Since the acquisition of the property, Office of Historic Alexandria historians have been researching the history of the house. Through archival sources including tax records, maps, newspaper ads, family papers, and receipts, the building chronology of the house and the lives of its residents are being documented. For example, Mary G. Brown’s daily journal dated 1821 provides information on the household accounts, diet, and health of the John Douglass Brown family – including information on their enslaved labor.

The next step in the research process, according to Gretchen Bulova, Director of the Office of Historic Alexandria, is the physical examination of the house itself through a Historic Structures Report (commonly referred to as an HSR). “As the primary artifact, a building’s materials, construction techniques, and chronology, and historic finishes help identify its construction history, room uses, and alterations over time.” The Murray-Dick-Fawcett house, while having many residents, stayed in the same family from the time of merchant John Douglass Brown’s acquisition of the property in 1816 to the house’s sale to Joe Reeder in 2000. Many of the home’s furnishings and rooms were not altered for close to 200 years!

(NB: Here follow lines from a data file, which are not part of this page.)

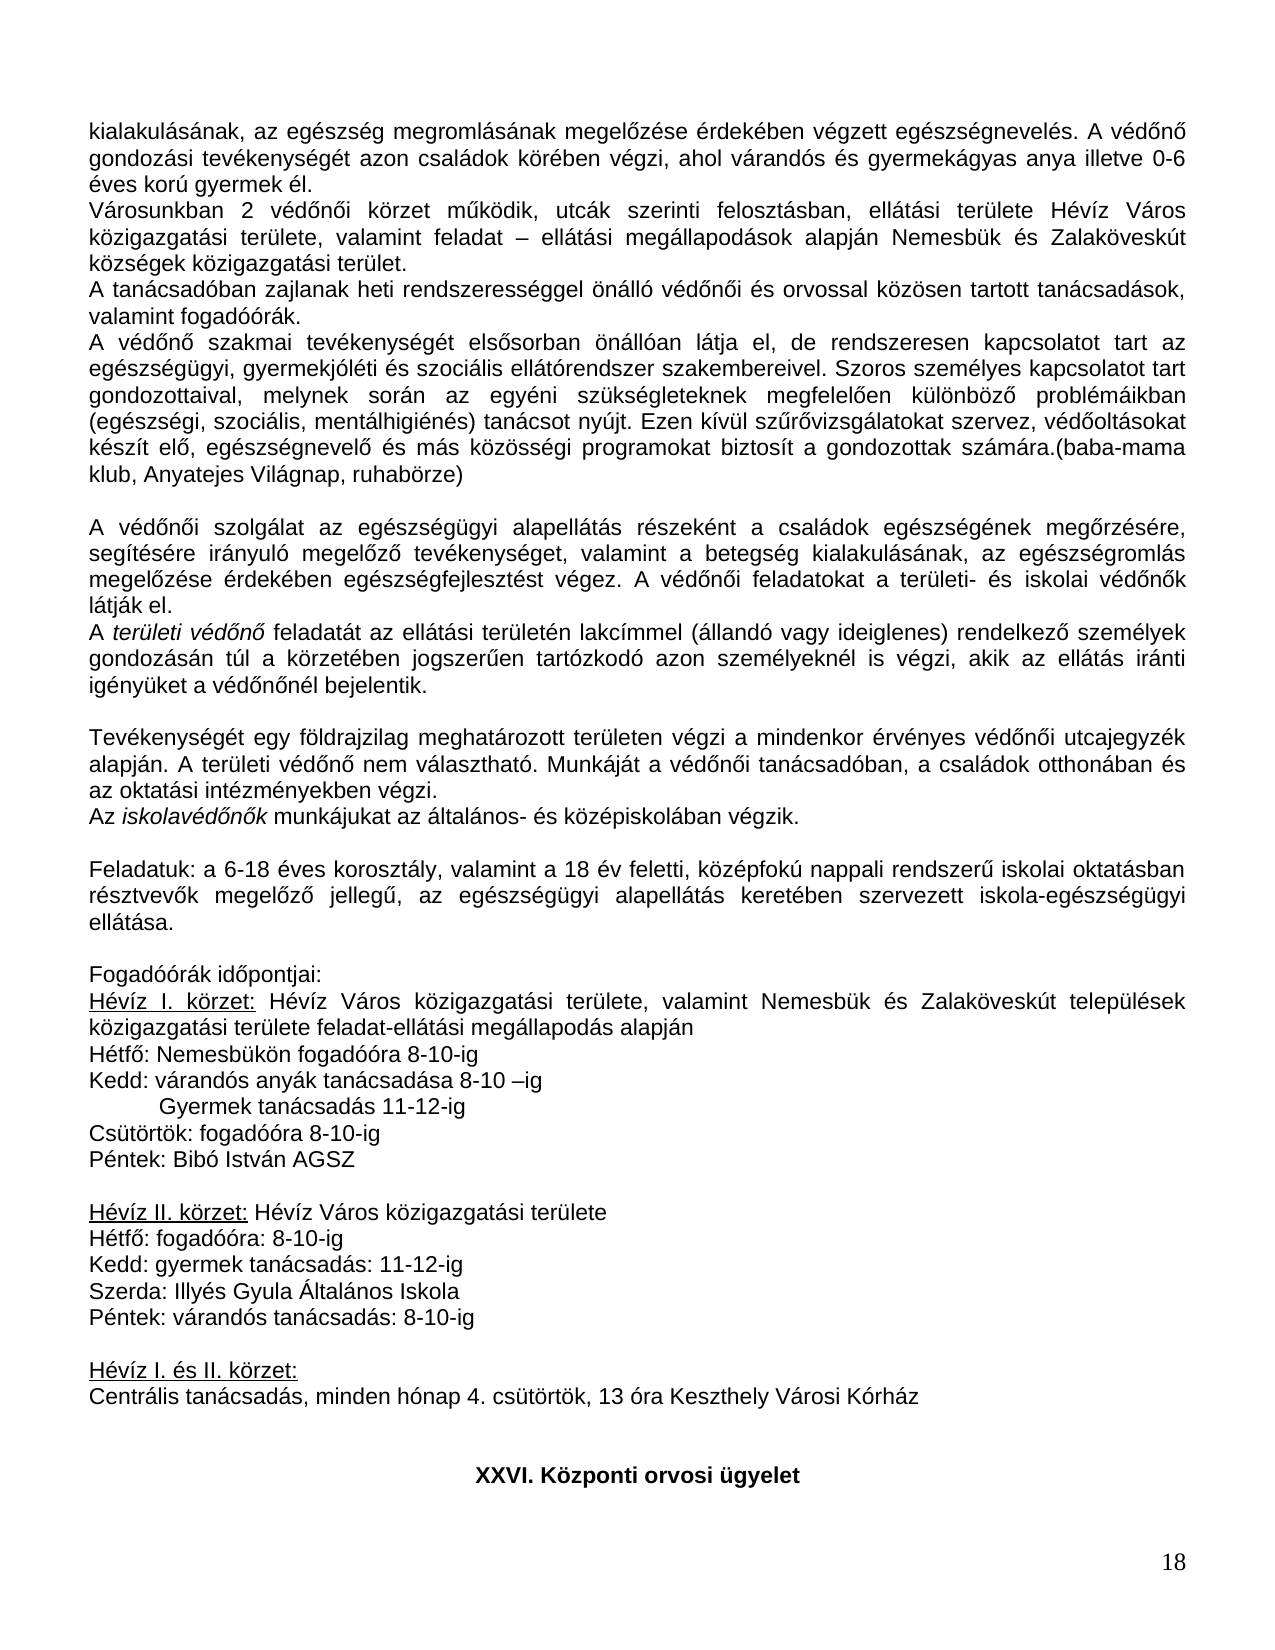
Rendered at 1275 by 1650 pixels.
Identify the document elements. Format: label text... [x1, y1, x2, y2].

text A védőnői szolgálat az egészségügyi alapellátás részeként a családok egészségének megőrzésére, segítésére irányuló megelőző tevékenységet, valamint a betegség kialakulásának, az egészségromlás megelőzése érdekében egészségfejlesztést végez. A védőnői feladatokat a területi- és iskolai védőnők látják el. [89, 513, 1186, 619]
text Kedd: várandós anyák tanácsadása 8-10 –ig [89, 1067, 1186, 1093]
text Csütörtök: fogadóóra 8-10-ig [89, 1119, 1186, 1146]
text Kedd: gyermek tanácsadás: 11-12-ig [89, 1251, 1186, 1278]
text Péntek: várandós tanácsadás: 8-10-ig [89, 1304, 1186, 1330]
text Szerda: Illyés Gyula Általános Iskola [89, 1278, 1186, 1304]
text Hévíz II. körzet: Hévíz Város közigazgatási területe [89, 1199, 1186, 1225]
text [89, 118, 1186, 197]
text Gyermek tanácsadás 11-12-ig [89, 1093, 1186, 1119]
text Péntek: Bibó István AGSZ [89, 1146, 1186, 1172]
text Hétfő: Nemesbükön fogadóóra 8-10-ig [89, 1041, 1186, 1067]
text Hévíz I. körzet: Hévíz Város közigazgatási területe, valamint Nemesbük és Zalaköveskút települések közigazgatási területe feladat-ellátási megállapodás alapján [89, 988, 1186, 1041]
text A területi védőnő feladatát az ellátási területén lakcímmel (állandó vagy ideiglenes) rendelkező személyek gondozásán túl a körzetében jogszerűen tartózkodó azon személyeknél is végzi, akik az ellátás iránti igényüket a védőnőnél bejelentik. [89, 619, 1186, 698]
text Hévíz I. és II. körzet: [89, 1357, 1186, 1383]
text Centrális tanácsadás, minden hónap 4. csütörtök, 13 óra Keszthely Városi Kórház [89, 1383, 1186, 1409]
text Fogadóórák időpontjai: [89, 961, 1186, 988]
text Tevékenységét egy földrajzilag meghatározott területen végzi a mindenkor érvényes védőnői utcajegyzék alapján. A területi védőnő nem választható. Munkáját a védőnői tanácsadóban, a családok otthonában és az oktatási intézményekben végzi. [89, 698, 1186, 803]
text A tanácsadóban zajlanak heti rendszerességgel önálló védőnői és orvossal közösen tartott tanácsadások, valamint fogadóórák. [89, 276, 1186, 329]
text Városunkban 2 védőnői körzet működik, utcák szerinti felosztásban, ellátási területe Hévíz Város közigazgatási területe, valamint feladat – ellátási megállapodások alapján Nemesbük és Zalaköveskút községek közigazgatási terület. [89, 197, 1186, 276]
text A védőnő szakmai tevékenységét elsősorban önállóan látja el, de rendszeresen kapcsolatot tart az egészségügyi, gyermekjóléti és szociális ellátórendszer szakembereivel. Szoros személyes kapcsolatot tart gondozottaival, melynek során az egyéni szükségleteknek megfelelően különböző problémáikban (egészségi, szociális, mentálhigiénés) tanácsot nyújt. Ezen kívül szűrővizsgálatokat szervez, védőoltásokat készít elő, egészségnevelő és más közösségi programokat biztosít a gondozottak számára.(baba-mama klub, Anyatejes Világnap, ruhabörze) [89, 329, 1186, 487]
text XXVI. Központi orvosi ügyelet [89, 1462, 1186, 1488]
text Hétfő: fogadóóra: 8-10-ig [89, 1225, 1186, 1251]
text Az iskolavédőnők munkájukat az általános- és középiskolában végzik. [89, 803, 1186, 830]
text Feladatuk: a 6-18 éves korosztály, valamint a 18 év feletti, középfokú nappali rendszerű iskolai oktatásban résztvevők megelőző jellegű, az egészségügyi alapellátás keretében szervezett iskola-egészségügyi ellátása. [89, 830, 1186, 935]
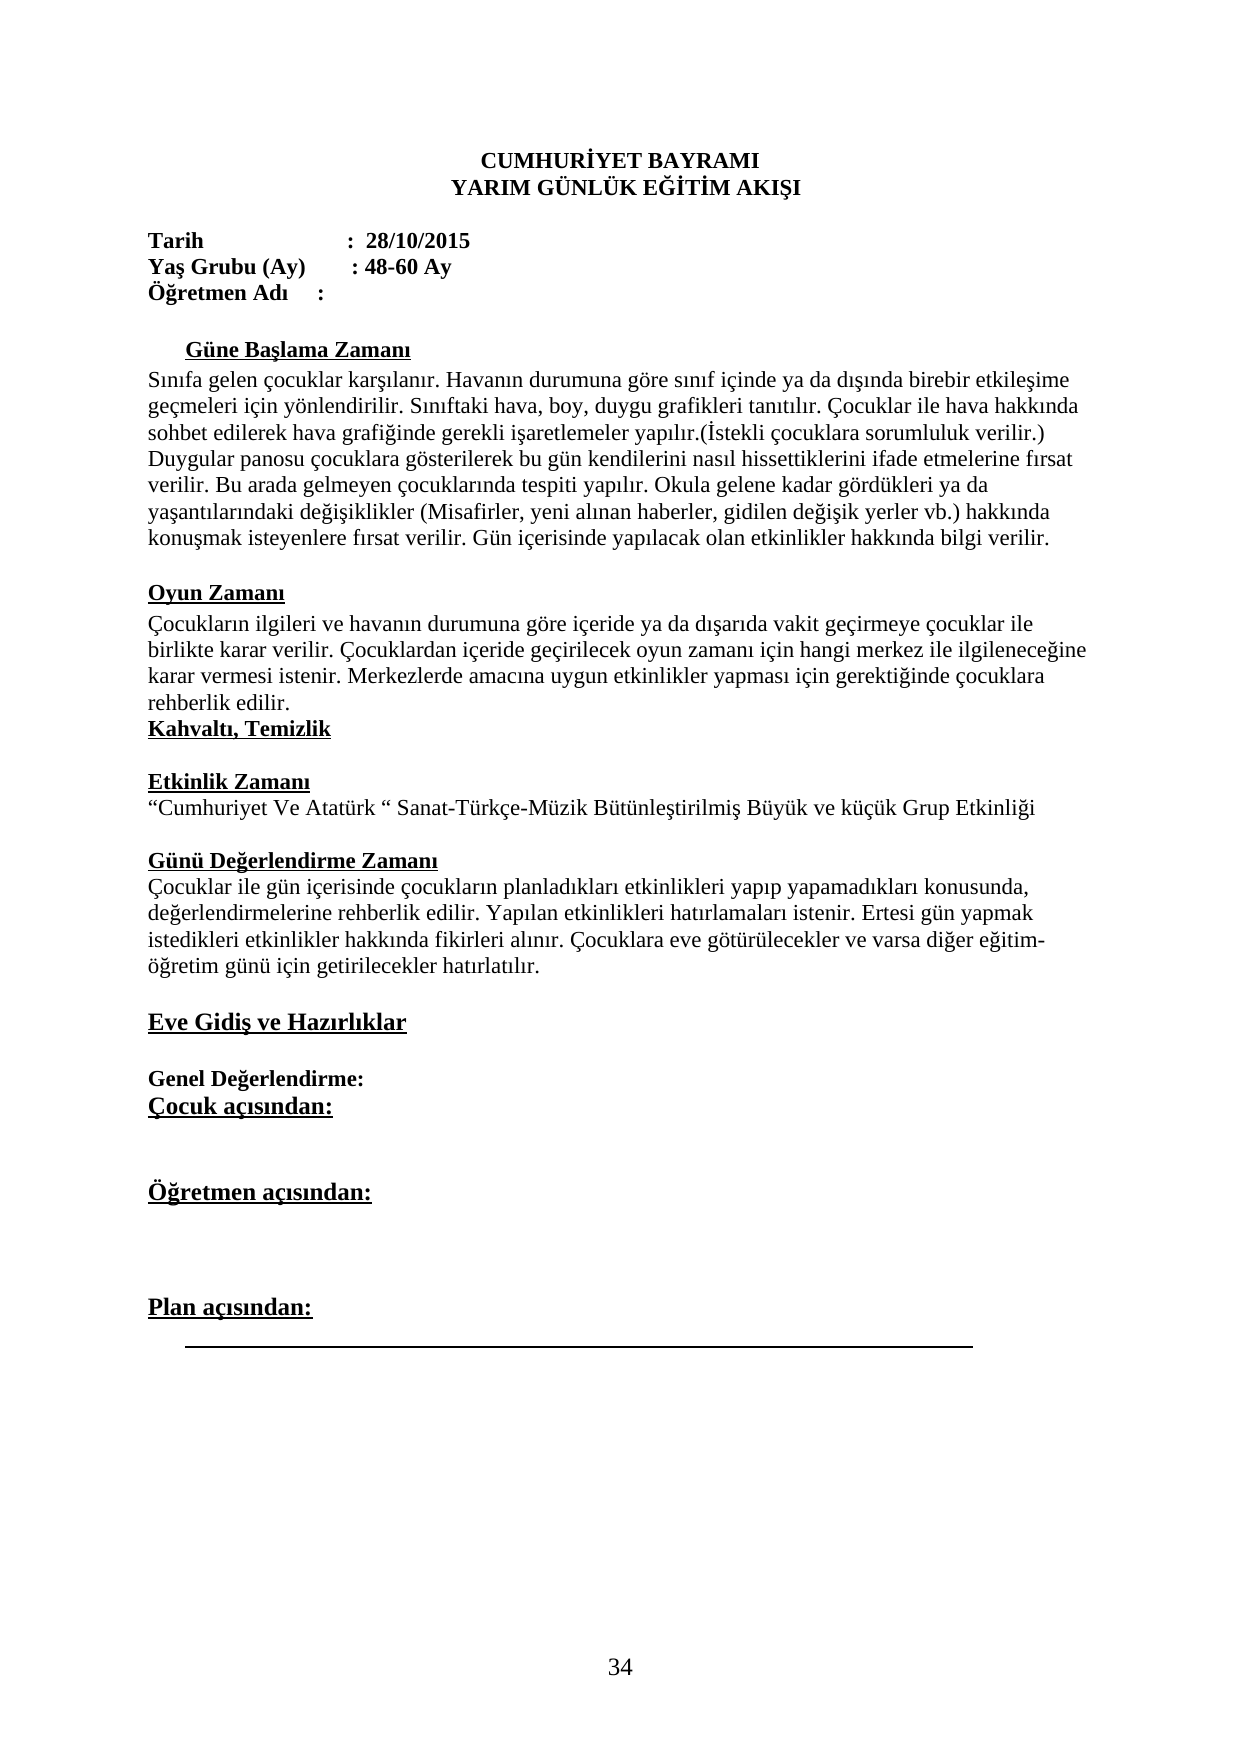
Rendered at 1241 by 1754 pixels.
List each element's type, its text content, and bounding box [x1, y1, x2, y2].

text Sınıfa gelen çocuklar karşılanır. Havanın durumuna göre sınıf içinde ya da dışında birebir etkileşime geçmeleri için yönlendirilir. Sınıftaki hava, boy, duygu grafikleri tanıtılır. Çocuklar ile hava hakkında sohbet edilerek hava grafiğinde gerekli işaretlemeler yapılır.(İstekli çocuklara sorumluluk verilir.) Duygular panosu çocuklara gösterilerek bu gün kendilerini nasıl hissettiklerini ifade etmelerine fırsat verilir. Bu arada gelmeyen çocuklarında tespiti yapılır. Okula gelene kadar gördükleri ya da yaşantılarındaki değişiklikler (Misafirler, yeni alınan haberler, gidilen değişik yerler vb.) hakkında konuşmak isteyenlere fırsat verilir. Gün içerisinde yapılacak olan etkinlikler hakkında bilgi verilir. [148, 366, 1093, 551]
text Tarih : 28/10/2015 [148, 227, 1093, 253]
text Çocukların ilgileri ve havanın durumuna göre içeride ya da dışarıda vakit geçirmeye çocuklar ile birlikte karar verilir. Çocuklardan içeride geçirilecek oyun zamanı için hangi merkez ile ilgileneceğine karar vermesi istenir. Merkezlerde amacına uygun etkinlikler yapması için gerektiğinde çocuklara rehberlik edilir. [148, 609, 1093, 715]
text Güne Başlama Zamanı [185, 336, 1093, 362]
text “Cumhuriyet Ve Atatürk “ Sanat-Türkçe-Müzik Bütünleştirilmiş Büyük ve küçük Grup Etkinliği [148, 794, 1093, 820]
text Kahvaltı, Temizlik [148, 715, 1093, 741]
text Çocuklar ile gün içerisinde çocukların planladıkları etkinlikleri yapıp yapamadıkları konusunda, değerlendirmelerine rehberlik edilir. Yapılan etkinlikleri hatırlamaları istenir. Ertesi gün yapmak istedikleri etkinlikler hakkında fikirleri alınır. Çocuklara eve götürülecekler ve varsa diğer eğitim-öğretim günü için getirilecekler hatırlatılır. [148, 873, 1093, 978]
text Oyun Zamanı [148, 579, 1093, 606]
text Yaş Grubu (Ay) : 48-60 Ay [148, 253, 1093, 279]
text Çocuk açısından: [148, 1091, 1093, 1120]
text Genel Değerlendirme: [148, 1065, 1093, 1091]
text Günü Değerlendirme Zamanı [148, 847, 1093, 873]
text CUMHURİYET BAYRAMI [148, 148, 1093, 174]
text Öğretmen Adı : [148, 279, 1093, 306]
text Eve Gidiş ve Hazırlıklar [148, 1007, 1093, 1036]
text Öğretmen açısından: [148, 1177, 1093, 1206]
text YARIM GÜNLÜK EĞİTİM AKIŞI [148, 174, 1093, 200]
text Plan açısından: [148, 1292, 1093, 1321]
text Etkinlik Zamanı [148, 768, 1093, 794]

The detailed documentation and analysis of the site’s historic fabric are funded thanks to the generosity of the Historic Alexandria Foundation. The Foundation, which provides more than $25,000 annually to local museums and research efforts, has made its largest donation to an Alexandria preservation effort — $100,000.00 — to fund a historic structures report for the Murray-Dick-Fawcett House.

“The Murray-Dick-Fawcett house is perhaps the most significant 18th-century domestic structure in Alexandria,” notes Dr. Morgan D. Delaney, President of the Historic Alexandria Foundation.

“It is remarkably unchanged over 250 years because of its long occupancy by one family. Historic Alexandria Foundation is very excited about contributing to the preservation of this building through its funding of a detailed Historic Structures Report, which will help guide its conservation.”

The firm of Glave and Holmes Architecture, which specializes in historic preservation and restoration, has been awarded the project. Historic Preservation Architect Steven Blashfield, Principal and Cultural Studios Director, will lead the project. “As we unearth the history of our communities through the lens of our historic properties, we have an exciting opportunity to learn about the places we live and work,” says Blashfield. “It will be an honor for us at Glave & Holmes to have this opportunity to work at the Murray- Dick-Fawcett House and we look forward to what it reveals.”